**Work instructions**. From the first line to the last, retype everything below exactly, minus the pictures.

**Data segment**.
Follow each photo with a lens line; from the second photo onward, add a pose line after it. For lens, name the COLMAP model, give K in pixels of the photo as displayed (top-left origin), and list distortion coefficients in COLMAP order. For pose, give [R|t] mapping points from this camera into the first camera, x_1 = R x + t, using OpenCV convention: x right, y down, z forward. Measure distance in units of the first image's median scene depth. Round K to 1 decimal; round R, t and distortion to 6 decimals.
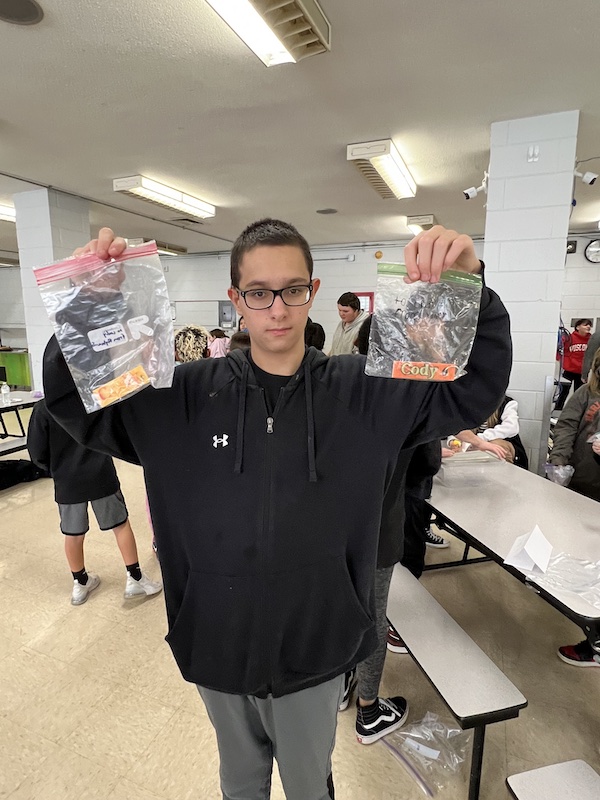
lens RADIAL K [[455.4, 0, 293.6], [0, 455.4, 397.8], [0, 0, 1]] dist [-0.003364, 0.000224]
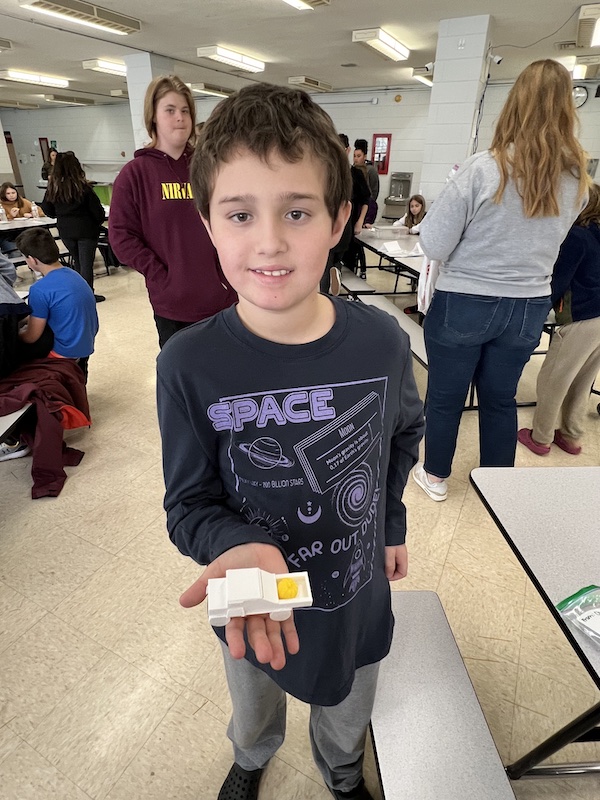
lens RADIAL K [[455.4, 0, 302.7], [0, 455.4, 392.9], [0, 0, 1]] dist [-0.003364, 0.000224]
pose [[0.997635, 0.040070, -0.055842, 0.062867], [-0.021932, 0.955591, 0.293878, 0.132769], [0.065137, -0.291959, 0.954210, -0.644124]]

**Answer area**.
Follow each photo with a lens line; from the second photo onward, add a pose line after it. For lens, name the COLMAP model, give K in pixels of the photo as displayed (top-left origin), and list distortion coefficients in COLMAP order. For pose, give [R|t] mapping points from this camera into the first camera, x_1 = R x + t, using OpenCV convention: x right, y down, z forward. Measure distance in units of the first image's median scene depth. Round K to 1 decimal; round R, t and distortion to 6 decimals.
lens RADIAL K [[455.4, 0, 293.6], [0, 455.4, 397.8], [0, 0, 1]] dist [-0.003364, 0.000224]
lens RADIAL K [[455.4, 0, 302.7], [0, 455.4, 392.9], [0, 0, 1]] dist [-0.003364, 0.000224]
pose [[0.997635, 0.040070, -0.055842, 0.062867], [-0.021932, 0.955591, 0.293878, 0.132769], [0.065137, -0.291959, 0.954210, -0.644124]]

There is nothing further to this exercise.